● Task list:
(1) In the employment judgment excerpt, which case does Lord Radcliffe's definition of frustration come from?
(2) Please repeat the stretch of the employment judgment excerpt from "15.            For its" through "to that contract.".
(3) List every reason Mrs Patel gave in the employment judgment excerpt for why the First Respondent had no prospect of continuing to employ the Claimant.

● Document text:
15.            For its part, the ET did not consider that the Claimant had had the right to terminate his secondment with RAFT; that had been a decision to be made as between the First Respondent and RAFT.  That said, his letter of 11 October 2013 had not determined his employment with the First Respondent, albeit it made clear that the secondment with RAFT could not continue.  As RAFT was entitled to terminate the secondment at any time, it had duly come to an end as a result of the Claimant’s action.  Given the purpose of the Claimant’s contract of employment was so he could work for RAFT, this meant there was no longer any purpose to that contract.

 

16.            The ET considered whether that could be said to have amounted to a frustration of the contract.  It referred to the way in which the doctrine of frustration had been defined by Lord Radcliffe in Davis Contractors Ltd v Fareham Urban District Council [1956] AC 696 (as cited by Lord Johnston in G F Sharp & Co Ltd v McMillan [1998] IRLR 632 EAT):

“… frustration occurs whenever the law recognises that without default of either party a contractual obligation has become incapable of being performed because the circumstances in which performance is called for would render it a thing radically different from that which was undertaken by the contract. …”

 

17.            The ET asked itself whether it could be said that the position that had arisen had done so without default of either party.  It did not think this was the case: the Claimant was at fault in purporting to terminate the secondment; he had no right to do that and should first have consulted the First Respondent.  That meant that there was no frustration of the contract.  Looking at this from the perspective of the First Respondent, the ET concluded:

“54. … If the secondment was terminated, then, even if the first respondent was minded not to blame the claimant for his part in the matters which led to the termination of the secondment, they would still have been entitled to take the view that the purpose of the employment contract had come to an end and that it would have to be terminated.  Alternatively, they might have said that the claimant brought his situation upon himself by his own conduct and then decided to dismiss him because of that.

55. My conclusion is that the first respondent, the Royal Free, terminated the claimant’s employment.  They did so by adopting, in Mrs Patel’s letter of 21 November the alternative position described above. …”

 

18.            Having thus concluded that the First Respondent had dismissed the Claimant, the ET turned to the question of reason.  On this issue, the First Respondent had the burden of proof.  That presented certain evidential difficulties for it, given its primary position was that the Claimant was not its employee and much of its defence in the ET proceedings assumed it had made no decision to dismiss him.  Indeed, Mrs Patel’s witness statement (see paragraph 56 of that document) had only addressed the question of any potential dismissal by the First Respondent on a hypothetical basis: if the Claimant had been treated as its employee.  In those circumstances, however, she contended there would have been no prospect of the First Respondent continuing to employ the Claimant, because: (1) there was no alternative role; (2) the Claimant had taken a unilateral decision not to carry out the only role for which he was engaged and, if that had been a secondment, his failure to consult the First Respondent was unacceptable; and (3) there were allegations against the Claimant (raised by RAFT) which would have amounted to gross misconduct for an employee in the NHS.

● Material provided:
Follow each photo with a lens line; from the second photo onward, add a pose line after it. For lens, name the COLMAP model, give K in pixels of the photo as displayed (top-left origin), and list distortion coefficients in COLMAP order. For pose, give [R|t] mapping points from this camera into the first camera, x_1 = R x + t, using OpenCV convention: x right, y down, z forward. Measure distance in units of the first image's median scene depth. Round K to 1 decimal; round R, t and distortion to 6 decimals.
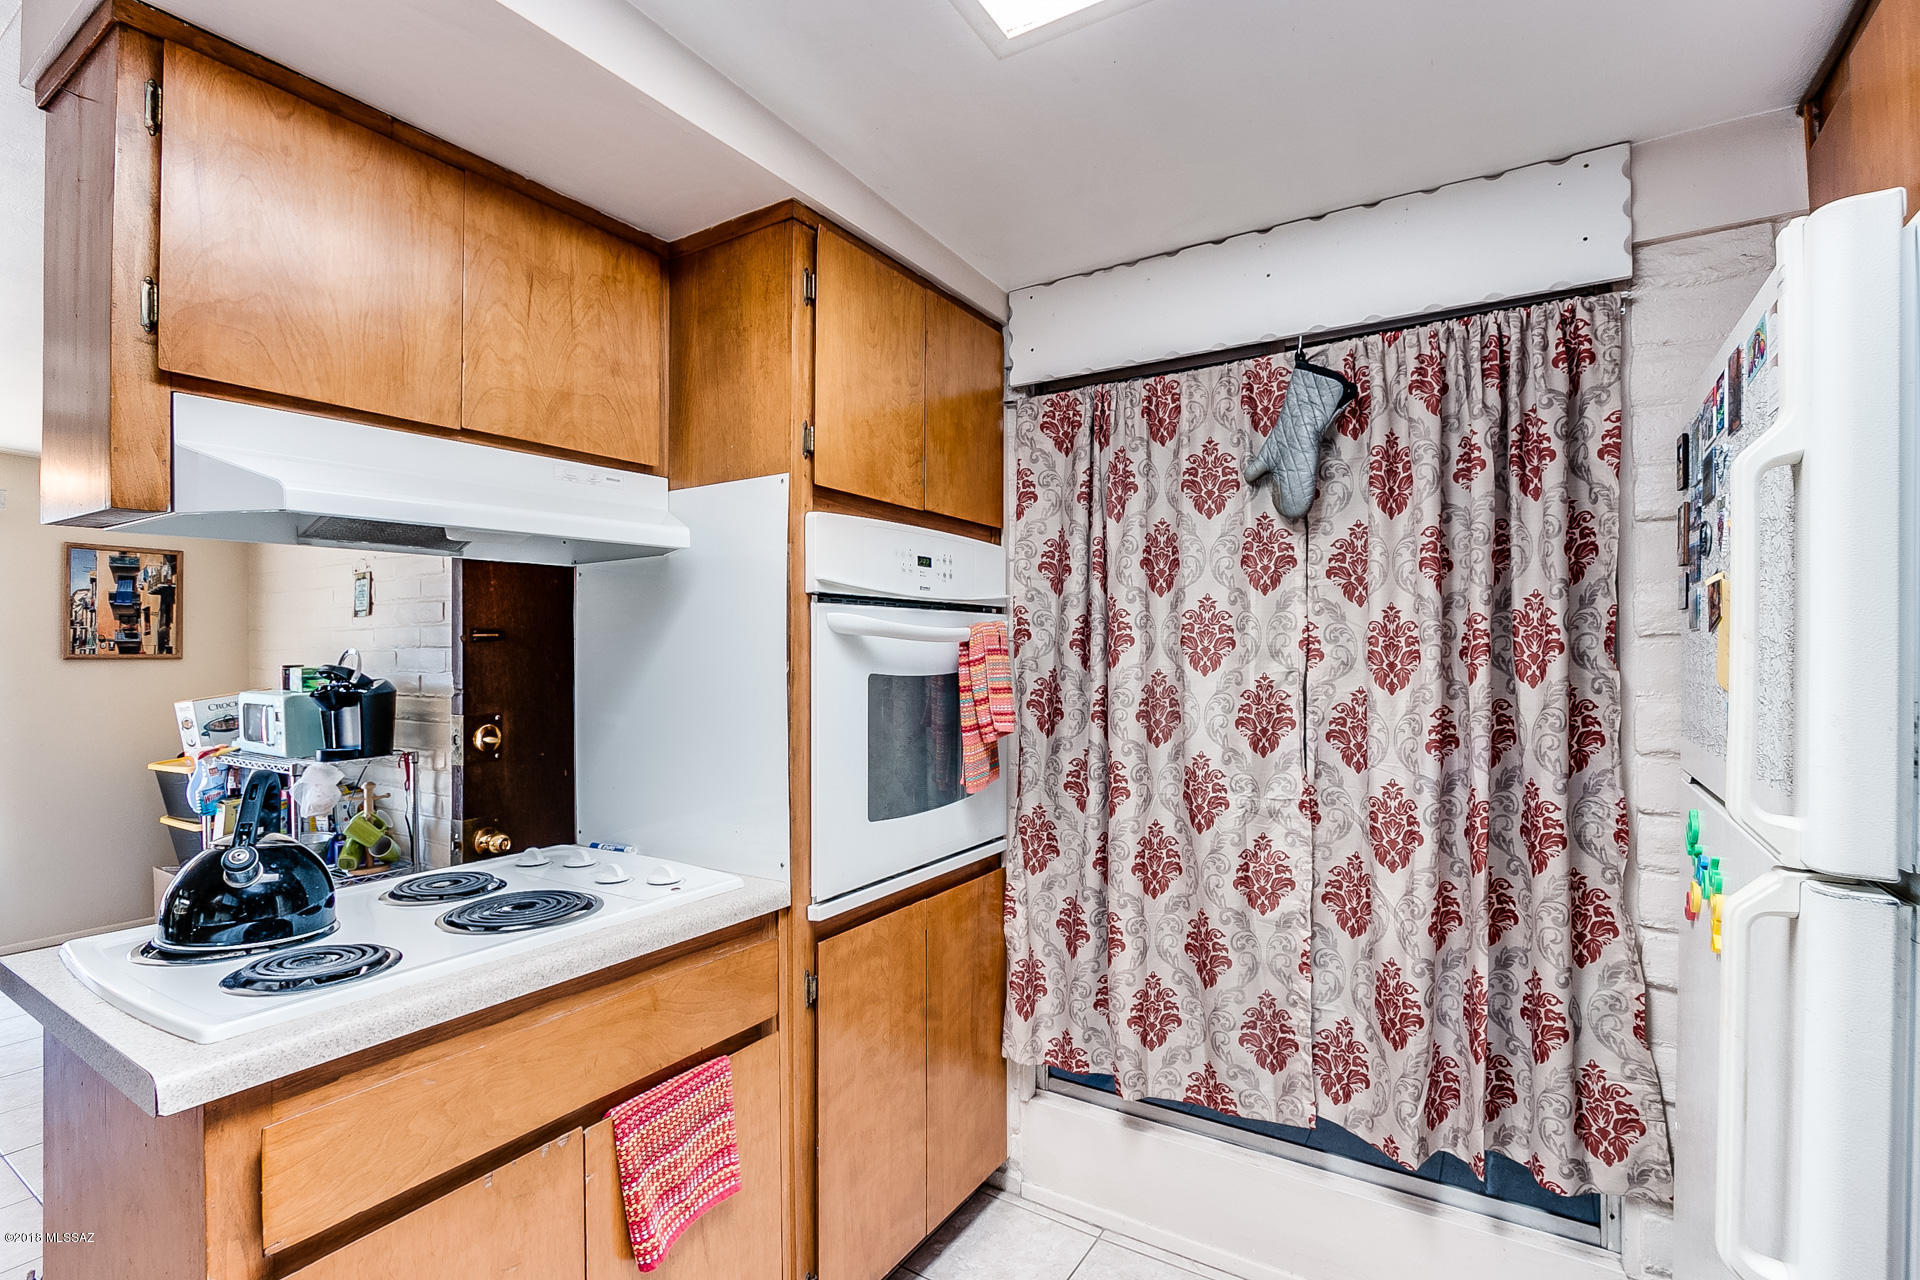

● Solutions to the problems:
(1) Davis Contractors Ltd v Fareham Urban District Council [1956] AC 696.

(2)
15.            For its part, the ET did not consider that the Claimant had had the right to terminate his secondment with RAFT; that had been a decision to be made as between the First Respondent and RAFT.  That said, his letter of 11 October 2013 had not determined his employment with the First Respondent, albeit it made clear that the secondment with RAFT could not continue.  As RAFT was entitled to terminate the secondment at any time, it had duly come to an end as a result of the Claimant’s action.  Given the purpose of the Claimant’s contract of employment was so he could work for RAFT, this meant there was no longer any purpose to that contract.

(3)
1. There was no alternative role.
2. The Claimant had taken a unilateral decision not to carry out the only role for which he was engaged. If that had been a secondment, his failure to consult the First Respondent was unacceptable.
3. There were allegations against the Claimant, raised by RAFT, which would have amounted to gross misconduct for an employee in the NHS.